I found cinematic landscapes, wild freedom and thousands of miles of perfect solitude on my campervan adventure through the Nordic countries

It’s midnight, in June. Powder pink and dark grey clouds drift across a pallid sky, the palette reflecting in the motionless water of Lake Inari. Islets of pine and just-budding birch create pools of distorted shade close to the horizon of this 420 sq mile (1,080 sq km) lake in Lapland, northern Finland. There is not a sound. It’s so silent, I barely breathe to avoid disturbance. Only me, the lake and a moonbeam-coloured moth, whose wingbeat is inaudible.

I am sat beside my car-sized campervan, with mesmerised reverence for the rose-tinged panorama.
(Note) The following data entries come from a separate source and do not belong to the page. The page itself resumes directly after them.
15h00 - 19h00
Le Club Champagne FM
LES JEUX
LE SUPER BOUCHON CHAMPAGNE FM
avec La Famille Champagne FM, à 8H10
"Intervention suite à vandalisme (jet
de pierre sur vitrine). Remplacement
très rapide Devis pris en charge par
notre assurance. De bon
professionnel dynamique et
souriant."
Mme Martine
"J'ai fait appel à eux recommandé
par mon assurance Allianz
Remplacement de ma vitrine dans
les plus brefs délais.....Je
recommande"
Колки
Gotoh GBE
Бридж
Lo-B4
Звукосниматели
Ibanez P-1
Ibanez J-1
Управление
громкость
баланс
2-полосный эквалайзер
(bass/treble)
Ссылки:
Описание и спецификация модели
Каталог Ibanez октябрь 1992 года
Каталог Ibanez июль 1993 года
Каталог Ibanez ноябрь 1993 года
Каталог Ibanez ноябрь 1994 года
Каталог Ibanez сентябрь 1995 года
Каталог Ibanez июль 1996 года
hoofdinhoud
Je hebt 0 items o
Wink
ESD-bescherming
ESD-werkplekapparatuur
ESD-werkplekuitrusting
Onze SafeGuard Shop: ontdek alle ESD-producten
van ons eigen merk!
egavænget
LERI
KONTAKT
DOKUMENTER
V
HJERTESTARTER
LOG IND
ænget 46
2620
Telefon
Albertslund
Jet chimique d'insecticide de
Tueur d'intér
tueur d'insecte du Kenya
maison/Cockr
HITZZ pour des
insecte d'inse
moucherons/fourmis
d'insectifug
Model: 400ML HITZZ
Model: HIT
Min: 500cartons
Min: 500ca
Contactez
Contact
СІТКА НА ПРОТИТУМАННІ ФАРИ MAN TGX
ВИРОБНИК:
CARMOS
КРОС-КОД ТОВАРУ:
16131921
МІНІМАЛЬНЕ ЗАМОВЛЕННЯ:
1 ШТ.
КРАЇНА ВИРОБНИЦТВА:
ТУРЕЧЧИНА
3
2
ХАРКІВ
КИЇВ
I do not wish to go to bed and miss this moment. And I am loving the wild freedom and deliciousness of being entirely alone, with nobody in the world knowing my exact whereabouts. Ordinarily, I would be long asleep by midnight, exhausted after a day of work and family life. But I have left my husband and (adult) children at home in England for an eight-week solo camping adventure through Denmark, Sweden, Finland and Norway, with the singular aim of reaching Nordkapp (North Cape) and Knivskjellodden, Europe’s northernmost point at the top of Norway, in time for midsummer.